Michel Bax, Mathieu Grondin et Cédric Cailleaux ont livré une analyse détaillée de l’évolution des groupes cybercriminels en 2025, avec des recompositions internes, la fragmentation de certains collectifs et l’émergence d’acteurs spécialisés dans l’automatisation ou la location d’outils (ransomware-as-a-service, phishing kits, bots conversationnels malicieux). Selon eux, « la logique de partenariat entre groupes s’intensifie, avec des offres de service criminel très segmentées, intégrant hébergement, développement, support et blanchiment ».

Garance Mathias et Valentin Jangwa ont conclu sur les succès défensifs et les arrestations notables de l’année, illustrant les effets indirects des coopérations internationales, mais aussi les limites du modèle d’attribution juridique face à des opérations transfrontalières. Une touche plus légère a été apportée par Aroll Odunlami avec une sélection d’attaques absurdes, révélant à leur manière les limites humaines de la résilience numérique.

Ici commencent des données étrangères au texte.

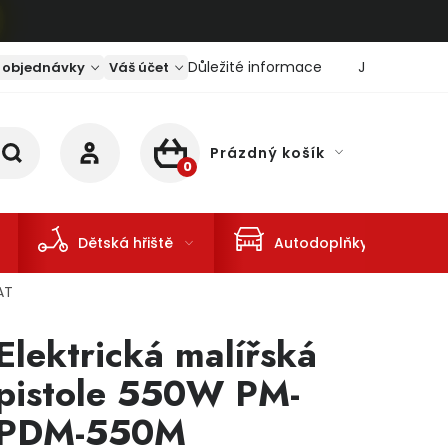
Důležité informace
Jaký je aktu
 objednávky
Váš účet
Prázdný košík
NÁKUPNÍ KOŠÍK
Dětská hřiště
Autodoplňky
AT
Elektrická malířská
pistole 550W PM-
PDM-550M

Un pilotage plus stratégique de la menace

Si le Panorama 2026 confirme la consolidation industrielle de la cybercriminalité, il en révèle aussi les points de fragilité. La saturation informationnelle, la dépendance à certains outils, la redondance des cibles et la montée en visibilité des réponses légales témoignent d’un rééquilibrage en cours. Comme le résume Florence Puybareau, « la force du Panocrim tient à sa capacité collective à documenter, analyser et transmettre les signaux faibles avant qu’ils ne deviennent des tendances lourdes ».

Pour les responsables cybersécurité, DSI, décideurs publics et intégrateurs, cette édition 2026 fournit une matière précieuse pour construire une cartographie des risques plus réaliste, moins centrée sur l’événementiel et davantage fondée sur les trajectoires et alliances adverses. La veille, ici, redevient un acte stratégique.